Most churchfolk in American Christendom, especially those of a white bourgeois rearing, have, for generations, in both Sunday School and sanctuary, been furnished an impression of Jesus as a person who went briefly about teaching love and doing good: gentle Jesus, pure Jesus, meek Jesus, pastoral Jesus, honest Jesus, fragrant Jesus, passive Jesus, peaceful Jesus, healing Jesus, celibate Jesus, clean Jesus, virtuous Jesus, innocuous Jesus. Oddly enough, this image of Jesus stands in blatant discrepancy to biblical accounts of the ministry of Jesus familiar to everyone (by which Jesus is known to have been controversial in relation to his family and in synagogue appearances, to have suffered poignantly, to have known complete rejection of intimates no less than enemies, and to have been greeted more often with apprehension than acclaim).
Sharing from his childhood Stringfellow goes on to say:
I became aware that others’ felt this discrepancy, too, and that some met it by steadfastly concentrating on the idea of an innocuous Jesus since that convenienced their way of life. They made the effort to overlook the contrary evidence of Holy Week and the disquiet it occasioned. Some others, I noticed, opted the other way: they ideologized Jesus, rendering him a more political agitator. I found both of these attempts deeply unsatisfactory, both being narrow and acculturated versions of Jesus, the one pietistic, the other political.

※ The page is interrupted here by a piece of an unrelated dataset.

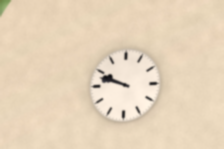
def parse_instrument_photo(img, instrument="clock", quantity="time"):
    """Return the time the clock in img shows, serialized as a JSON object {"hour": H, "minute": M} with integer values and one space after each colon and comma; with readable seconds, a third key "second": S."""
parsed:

And isn’t this still often how we try and access Jesus? He is either pietistic, or political. It is really hard to imagine someone like Martin Luther King Jr. or John Woolman or Simone Weil, who was both faithful and religious, and yet created a lot of problems for the powers that be. Religion in our day either teaches us to stay out of the way, or that being a pain in the ass is the only way.
Yet, Jesus, the one hung as an insurrectionist, approaches a weeping woman (Mary) in the Garden and comforts her. He gives her a new hope and she is the first witness to resurrection. I think we want it one way or the other, we want piety or politics but Jesus reminds us that the call to follow him is not so easily drawn with hard and fast lines. We are called to move beyond ourselves, to be challenged and changed, to turn around as Mary did, and respond to the voice of the risen one.